Bon, ça n’est qu’une des nombreuses qualités de ce film absolument génial, celle qui m’a sauté aux yeux lors de mon dernier visionnage. SuperGrave, c’est LA comédie définitive sur l’adolescence et l’adieu à l’enfance, traduit à l’écran par cette géniale idée de mise en scène (la caméra embarquée avec Jonah Hill sur l’escalator qui descend et fait petit à petit disparaître l’image de Michael Cera). Ca honnêtement, c’est du même niveau que le bruit du train à la fin de Pet Sounds, c’est aussi juste et poignant…

Seth Rogen et son binôme Evan Goldberg, co-auteurs du scénario, ont évidemment beaucoup mis de leur propre relation et de leurs propres souvenirs dans ce film (les 2 héros se prénomment Seth et Evan faut-il le rappeler), c’est leur création la plus personnelle et la plus aboutie. Mais il faut aussi saluer le travail du subtil Greg Mottola , réalisateur par ailleurs du très mélancolique Adventureland, autre teenage film remarquable, et du chouette Paul avec Simon Pegg et Nick Frost, qui a su traduire leurs partis-pris (les 2 films séparés dont je parlais plus haut) et trouver de brillantes idées de mise en scène (l’escalator).

Même si le film est absolument culte et désormais reconnu comme une réussite majeure de la neo-comédie, je suis sûr que vous êtes encore nombreux à vous arrêter à cette vilaine tag line « On veut du cul ! » sur l’affiche.
C’est dommage car même si elle n’est pas complètement erronée (les héros veulent bien du cul au cours de l’une de leurs dernières soirées de lycéens), elle est réductrice: encore une fois, SuperGrave est l’un des plus beaux films qui soient sur l’amitié et le passage à l’âge adulte. Un film intelligent qui contourne les clichés du teen movie, notamment ceux de la sacro-sainte scène de la première fois, à la quelle il se confronte non pas une mais deux fois, de manière totalement différente dans les deux cas, mais avec la même honnêteté et sensibilité.

Avec, comme dans Les beaux gosses, des adolescents qui ressemblent à de vrais adolescents : capables de parler de cul de manière totalement désinhibée en public (la géniale scène du supermarché au début), absolument terrifiés, au sens propre, lorsqu’ils sont confrontés à l’objet de leur obsession ainsi qu’au monde des adultes (la fête dans laquelle Seth et Evan se retrouvent).
Accessoirement, s’il ne fallait en garder qu’une (comédie), ça serait peut-être celle-là…

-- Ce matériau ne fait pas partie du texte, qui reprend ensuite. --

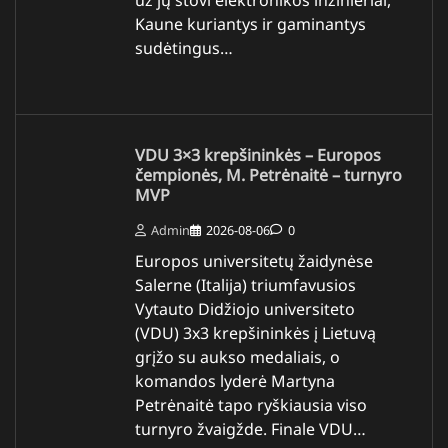
Kaune kuriantys ir gaminantys
sudėtingus…
VDU 3×3 krepšininkės – Europos
čempionės, M. Petrėnaitė – turnyro
MVP
Admin
2026-08-06
0
Europos universitetų žaidynėse
Salerne (Italija) triumfavusios
Vytauto Didžiojo universiteto
(VDU) 3x3 krepšininkės į Lietuvą
grįžo su aukso medaliais, o
komandos lyderė Martyna
Petrėnaitė tapo ryškiausia viso
turnyro žvaigžde. Finale VDU…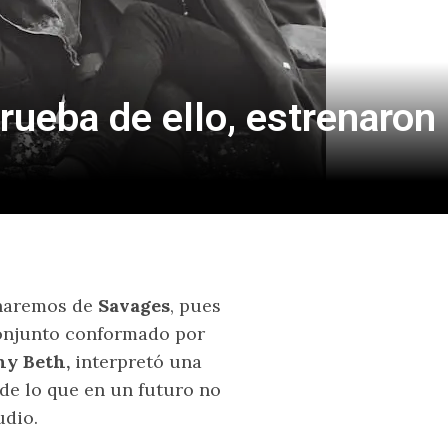
ueba de ello, estrenaron
charemos de
Savages
, pues
conjunto conformado por
ny Beth,
interpretó una
 de lo que en un futuro no
dio.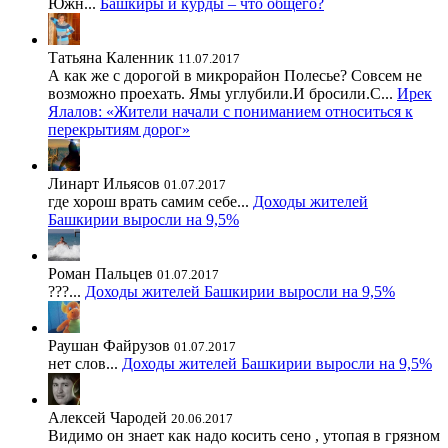
Южн...
Башкиры и курды – что общего?
Татьяна Каленник
11.07.2017
А как же с дорогой в микрорайон Полесье? Совсем не
возможно проехать. Ямы углубили.И бросили.С...
Ирек
Ялалов: «Жители начали с пониманием относиться к
перекрытиям дорог»
Линарт Ильясов
01.07.2017
где хорош врать самим себе...
Доходы жителей
Башкирии выросли на 9,5%
Роман Пальцев
01.07.2017
???...
Доходы жителей Башкирии выросли на 9,5%
Раушан Файрузов
01.07.2017
нет слов...
Доходы жителей Башкирии выросли на 9,5%
Алексей Чародей
20.06.2017
Видимо он знает как надо косить сено , утопая в грязном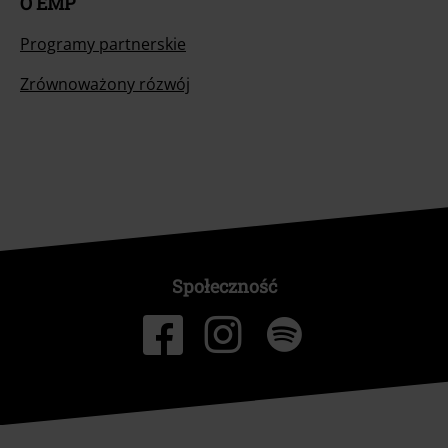
O EMP
Programy partnerskie
Zrównoważony rózwój
Społeczność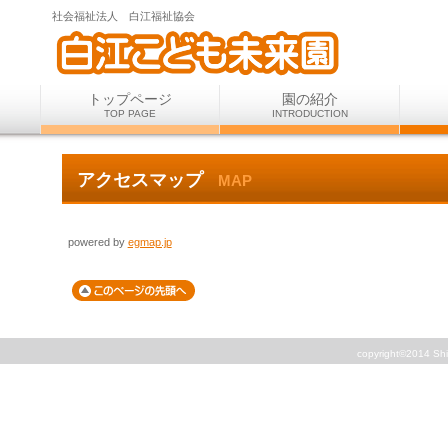
社会福祉法人 白江福祉協会
トップページ
園の紹介
TOP PAGE
INTRODUCTION
アクセスマップ
MAP
powered by
egmap.jp
copyright©2014 Shir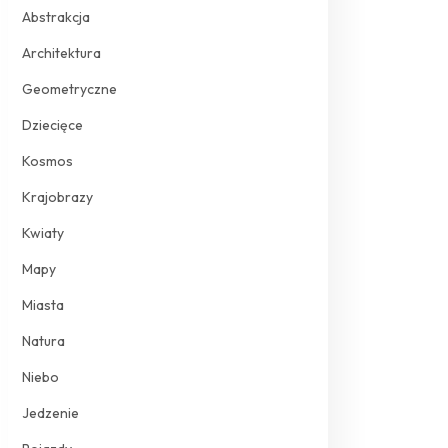
Abstrakcja
Architektura
Geometryczne
Dziecięce
Kosmos
Krajobrazy
Kwiaty
Mapy
Miasta
Natura
Niebo
Jedzenie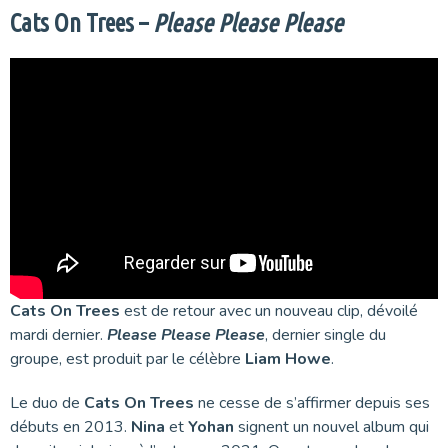
Cats On Trees –
Please Please Please
Cats On Trees
est de retour avec un nouveau clip, dévoilé
mardi dernier.
Please Please Please
, dernier single du
groupe, est produit par le célèbre
Liam Howe
.
Le duo de
Cats On Trees
ne cesse de s’affirmer depuis ses
débuts en 2013.
Nina
et
Yohan
signent un nouvel album qui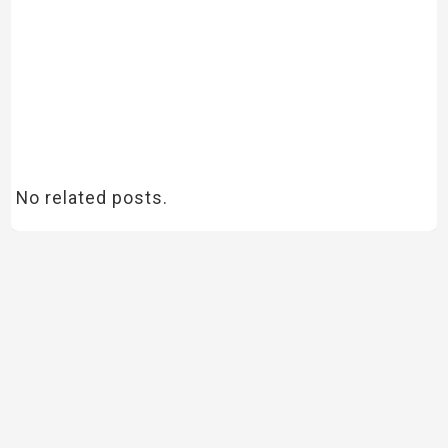
No related posts.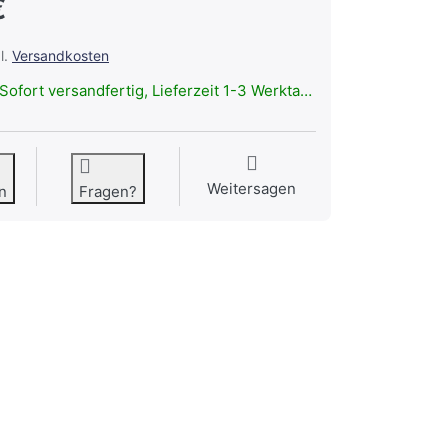
€
l.
Versandkosten
Sofort versandfertig, Lieferzeit 1-3 Werktage.
Weitersagen
n
Fragen?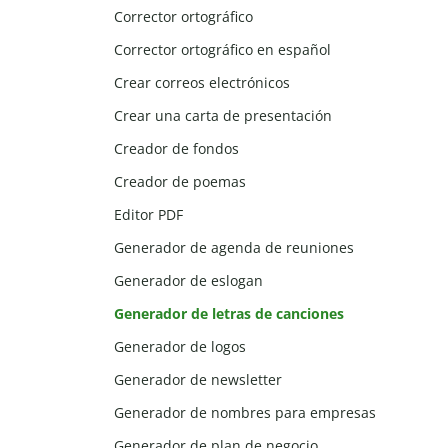
Corrector ortográfico
Corrector ortográfico en español
Crear correos electrónicos
Crear una carta de presentación
Creador de fondos
Creador de poemas
Editor PDF
Generador de agenda de reuniones
Generador de eslogan
Generador de letras de canciones
Generador de logos
Generador de newsletter
Generador de nombres para empresas
Generador de plan de negocio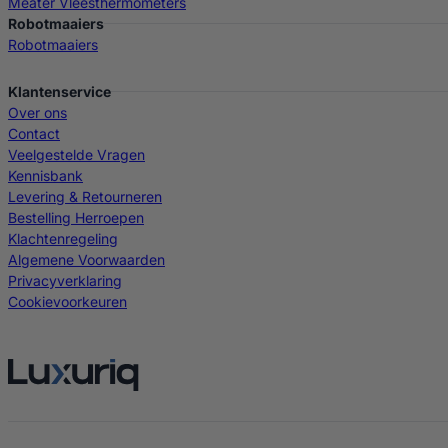
Meater Vleesthermometers
Robotmaaiers
Robotmaaiers
Klantenservice
Over ons
Contact
Veelgestelde Vragen
Kennisbank
Levering & Retourneren
Bestelling Herroepen
Klachtenregeling
Algemene Voorwaarden
Privacyverklaring
Cookievoorkeuren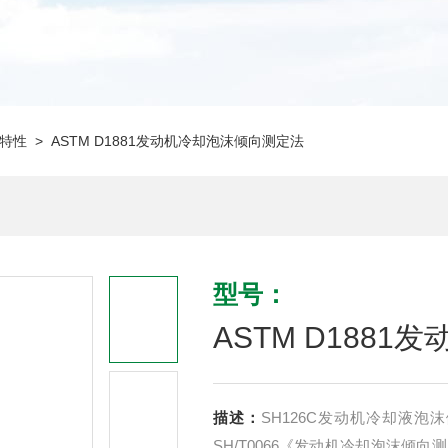
特性
> ASTM D1881发动机冷却泡沫倾向测定法
型号：
ASTM D188
描述：
SH126C发动机冷却液
SH/T0066《发动机冷却泡沫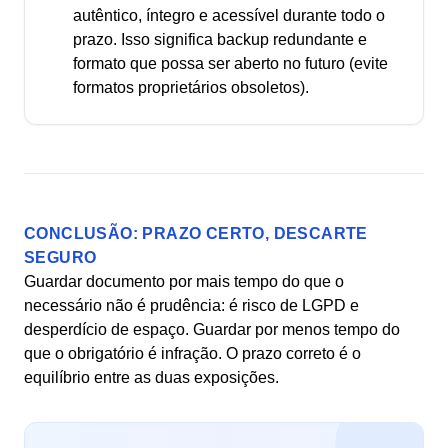
autêntico, íntegro e acessível durante todo o
prazo. Isso significa backup redundante e
formato que possa ser aberto no futuro (evite
formatos proprietários obsoletos).
CONCLUSÃO: PRAZO CERTO, DESCARTE
SEGURO
Guardar documento por mais tempo do que o
necessário não é prudência: é risco de LGPD e
desperdício de espaço. Guardar por menos tempo do
que o obrigatório é infração. O prazo correto é o
equilíbrio entre as duas exposições.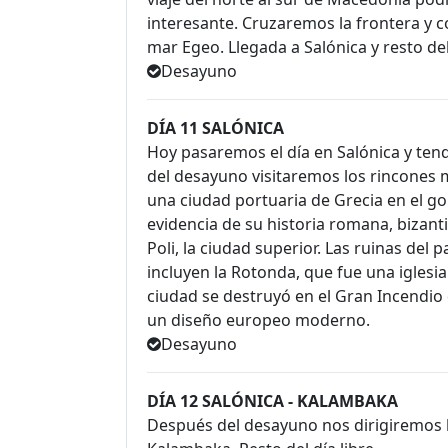
interesante. Cruzaremos la frontera y c
mar Egeo. Llegada a Salónica y resto del 
Desayuno
DÍA 11 SALÓNICA
Hoy pasaremos el día en Salónica y te
del desayuno visitaremos los rincones m
una ciudad portuaria de Grecia en el go
evidencia de su historia romana, bizan
Poli, la ciudad superior. Las ruinas del
incluyen la Rotonda, que fue una iglesia
ciudad se destruyó en el Gran Incendio 
un diseño europeo moderno.
Desayuno
DÍA 12 SALÓNICA - KALAMBAKA
Después del desayuno nos dirigiremos hac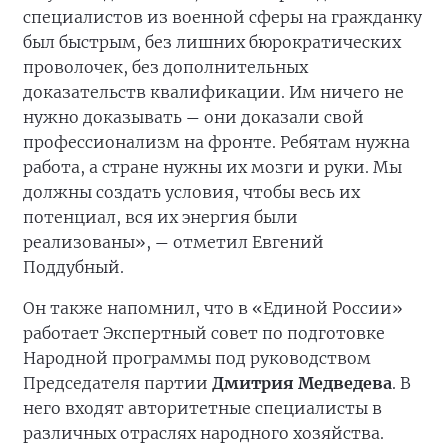
специалистов из военной сферы на гражданку
был быстрым, без лишних бюрократических
проволочек, без дополнительных
доказательств квалификации. Им ничего не
нужно доказывать
они доказали свой
—
профессионализм на фронте. Ребятам нужна
работа, а стране нужны их мозги и руки. Мы
должны создать условия, чтобы весь их
потенциал, вся их энергия были
реализованы»,
отметил Евгений
—
Поддубный.
Он также напомнил, что в «Единой России»
работает Экспертный совет по подготовке
Народной программы под руководством
Председателя партии
Дмитрия Медведева
. В
него входят авторитетные специалисты в
различных отраслях народного хозяйства.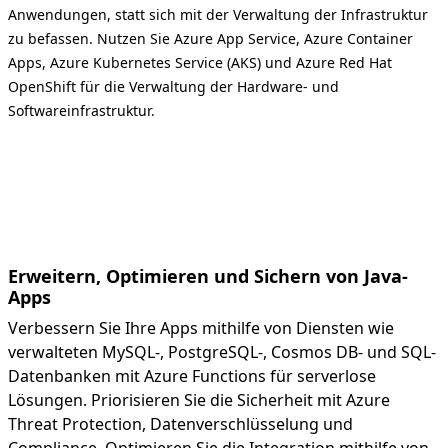
Anwendungen, statt sich mit der Verwaltung der Infrastruktur
zu befassen. Nutzen Sie Azure App Service, Azure Container
Apps, Azure Kubernetes Service (AKS) und Azure Red Hat
OpenShift für die Verwaltung der Hardware- und
Softwareinfrastruktur.
Erweitern, Optimieren und Sichern von Java-
Apps
Verbessern Sie Ihre Apps mithilfe von Diensten wie
verwalteten MySQL-, PostgreSQL-, Cosmos DB- und SQL-
Datenbanken mit Azure Functions für serverlose
Lösungen. Priorisieren Sie die Sicherheit mit Azure
Threat Protection, Datenverschlüsselung und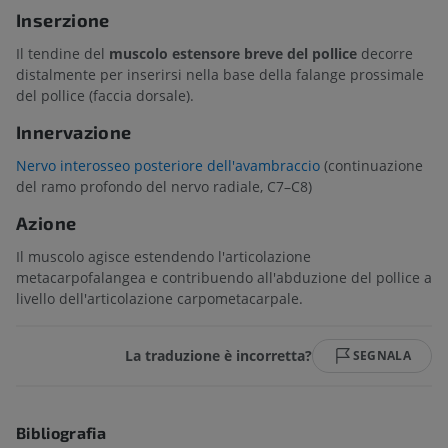
Inserzione
Il tendine del
muscolo estensore breve del pollice
decorre
distalmente per inserirsi nella base della falange prossimale
del pollice (faccia dorsale).
Innervazione
Nervo interosseo posteriore dell'avambraccio
(continuazione
del ramo profondo del nervo radiale, C7–C8)
Azione
Il muscolo agisce estendendo l'articolazione
metacarpofalangea e contribuendo all'abduzione del pollice a
livello dell'articolazione carpometacarpale.
La traduzione è incorretta?
SEGNALA
Bibliografia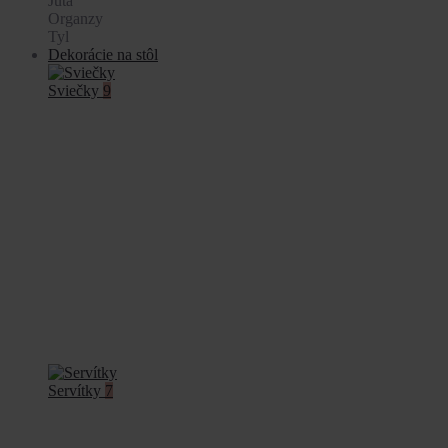
Juta
Organzy
Tyl
Dekorácie na stôl
Sviečky
9
Servítky
7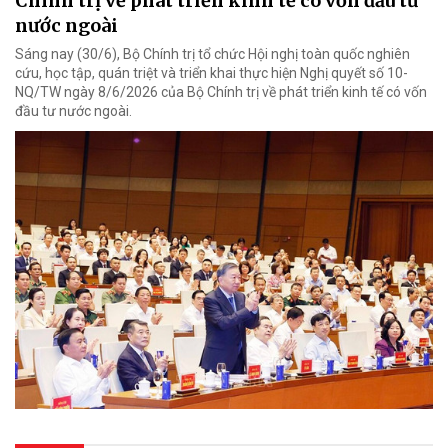
Chính trị về phát triển kinh tế có vốn đầu tư
nước ngoài
Sáng nay (30/6), Bộ Chính trị tổ chức Hội nghị toàn quốc nghiên
cứu, học tập, quán triệt và triển khai thực hiện Nghị quyết số 10-
NQ/TW ngày 8/6/2026 của Bộ Chính trị về phát triển kinh tế có vốn
đầu tư nước ngoài.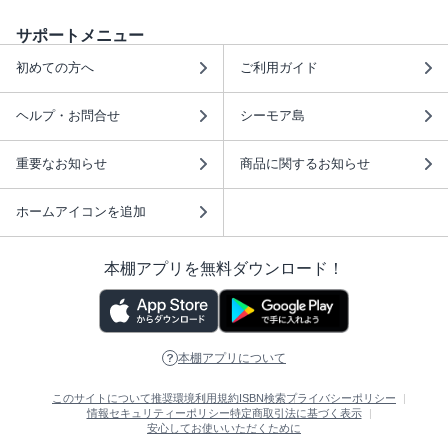
サポートメニュー
初めての方へ
ご利用ガイド
ヘルプ・お問合せ
シーモア島
重要なお知らせ
商品に関するお知らせ
ホームアイコンを追加
本棚アプリを無料ダウンロード！
本棚アプリについて
このサイトについて
推奨環境
利用規約
ISBN検索
プライバシーポリシー
情報セキュリティーポリシー
特定商取引法に基づく表示
安心してお使いいただくために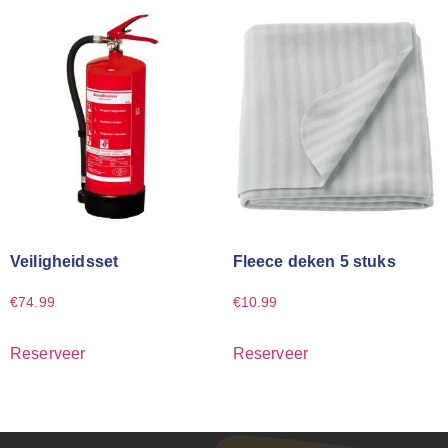
Veiligheidsset
Fleece deken 5 stuks
€
74.99
€
10.99
Reserveer
Reserveer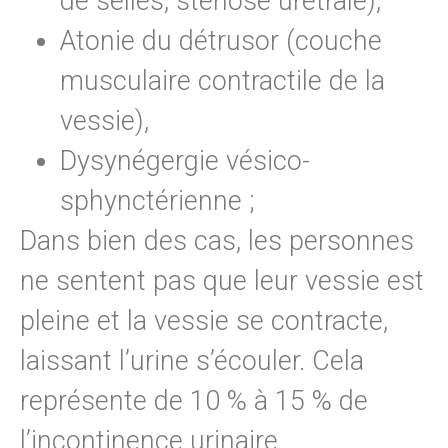
de selles, sténose urétrale),
Atonie du détrusor (couche
musculaire contractile de la
vessie),
Dysynégergie vésico-
sphynctérienne ;
Dans bien des cas, les personnes
ne sentent pas que leur vessie est
pleine et la vessie se contracte,
laissant l’urine s’écouler. Cela
représente de 10 % à 15 % de
l’incontinence urinaire.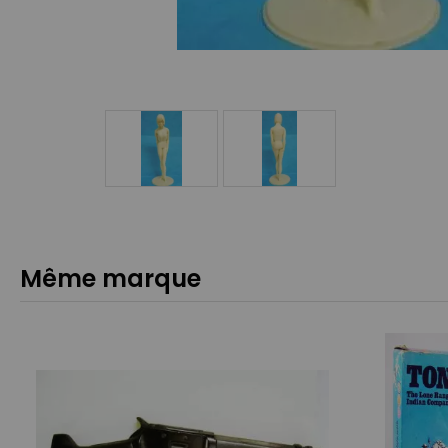
Même marque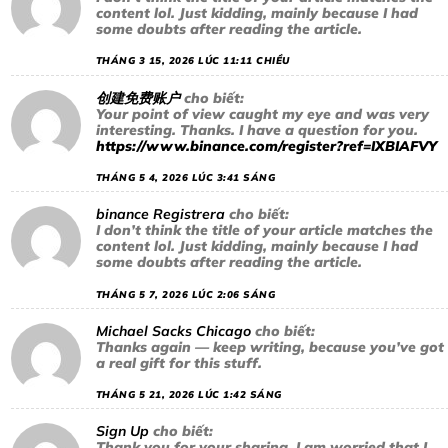
content lol. Just kidding, mainly because I had
some doubts after reading the article.
THÁNG 3 15, 2026 LÚC 11:11 CHIỀU
创建免费账户
cho biết:
Your point of view caught my eye and was very
interesting. Thanks. I have a question for you.
https://www.binance.com/register?ref=IXBIAFVY
THÁNG 5 4, 2026 LÚC 3:41 SÁNG
binance Registrera
cho biết:
I don’t think the title of your article matches the
content lol. Just kidding, mainly because I had
some doubts after reading the article.
THÁNG 5 7, 2026 LÚC 2:06 SÁNG
Michael Sacks Chicago
cho biết:
Thanks again — keep writing, because you’ve got
a real gift for this stuff.
THÁNG 5 21, 2026 LÚC 1:42 SÁNG
Sign Up
cho biết:
Thank you for your sharing. I am worried that I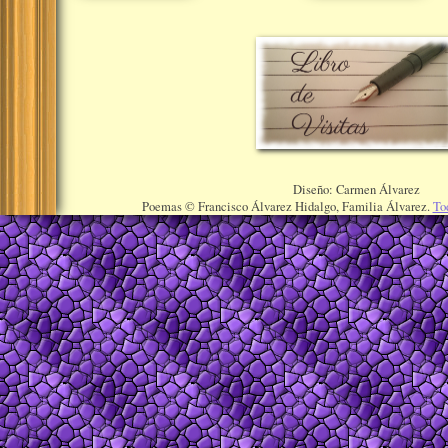
Diseño: Carmen Álvarez
Poemas © Francisco Álvarez Hidalgo, Familia Álvarez.
To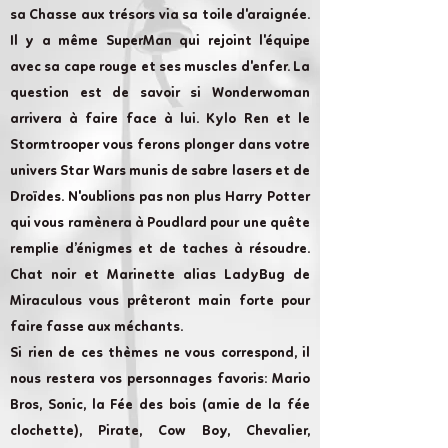
sa Chasse aux trésors via sa toile d'araignée.
Il y a même SuperMan qui rejoint l'équipe
avec sa cape rouge et ses muscles d'enfer. La
question est de savoir si Wonderwoman
arrivera à faire face à lui. Kylo Ren et le
Stormtrooper vous ferons plonger dans votre
univers Star Wars munis de sabre lasers et de
Droïdes. N'oublions pas non plus Harry Potter
qui vous ramènera à Poudlard pour une quête
remplie d’énigmes et de taches à résoudre.
Chat noir et Marinette alias LadyBug de
Miraculous vous prêteront main forte pour
faire fasse aux méchants.
Si rien de ces thèmes ne vous correspond, il
nous restera vos personnages favoris: Mario
Bros, Sonic, la Fée des bois (amie de la fée
clochette), Pirate, Cow Boy, Chevalier,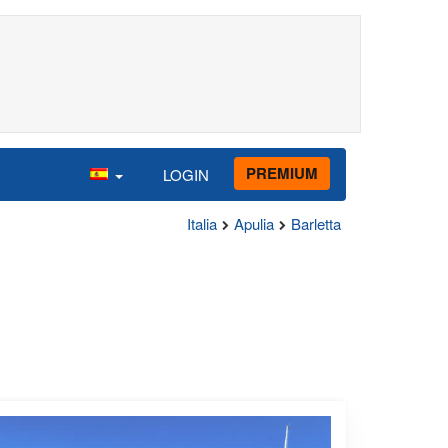
PREMIUM
LOGIN
Italia
Apulia
Barletta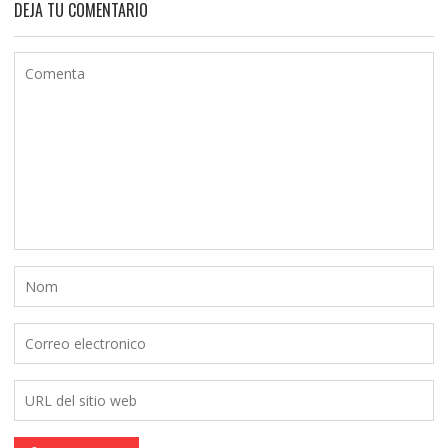
DEJA TU COMENTARIO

#41 Les sous-doués passent le bac


Bébel et ses petits camarades du Cours Louis XIV, sont réputés pour être des fainéants et d’invétérés farceurs. Leur lycée est même dernier du classement au baccalauréat avec 100% de recalés à l’examen! Après une plaisanterie qui tourne mal, les trublions se retrouvent obligés d’obtenir leur bac à tout prix, tout en rusant et trichant, s’ils ne veulent pas finir en prison…
(Allociné)

Comme La Chèvre, Les Bronzés font du ski ou Papy fait de la résistance, un film-de-quand-j-étais-petit qui, à ce titre, défie et rend inutile toute analyse critique ou objective : je l’ai vu un nombre incalculable de fois et je le revois encore à chaque diffusion télé, je m’en lasse pas. Je rappelle que Daniel Auteuil avait 30 ans quand le film est sorti : 12 ans de différence entre le rôle et l’interprète, ça doit être un genre de record du monde de foutage de gueule dans le genre.